Assignment =
The copy should run from the line containing "or CTV’s First" through the last line of the entries below, exactly as written, with pictures omitted.

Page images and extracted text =

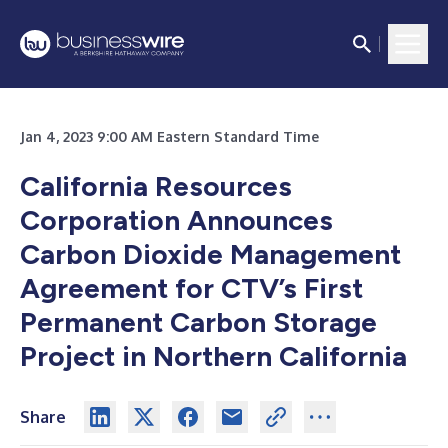
Jan 4, 2023 9:00 AM Eastern Standard Time
California Resources
Corporation Announces
Carbon Dioxide Management
Agreement f
or CTV’s First
Permanent Carbon Storage
Project in Northern California
Share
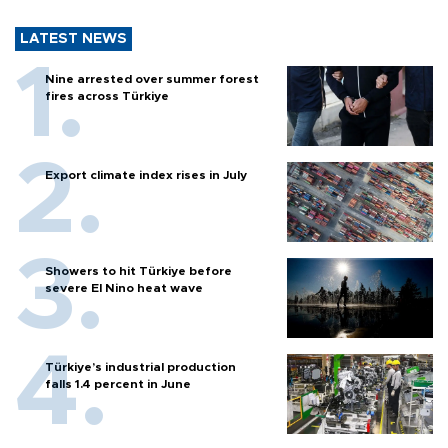
LATEST NEWS
Nine arrested over summer forest
fires across Türkiye
Export climate index rises in July
Showers to hit Türkiye before
severe El Nino heat wave
Türkiye’s industrial production
falls 1.4 percent in June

Written solution =
or CTV’s First
Permanent Carbon Storage
Project in Northern California
Share
LATEST NEWS
Nine arrested over summer forest
fires across Türkiye
Export climate index rises in July
Showers to hit Türkiye before
severe El Nino heat wave
Türkiye’s industrial production
falls 1.4 percent in June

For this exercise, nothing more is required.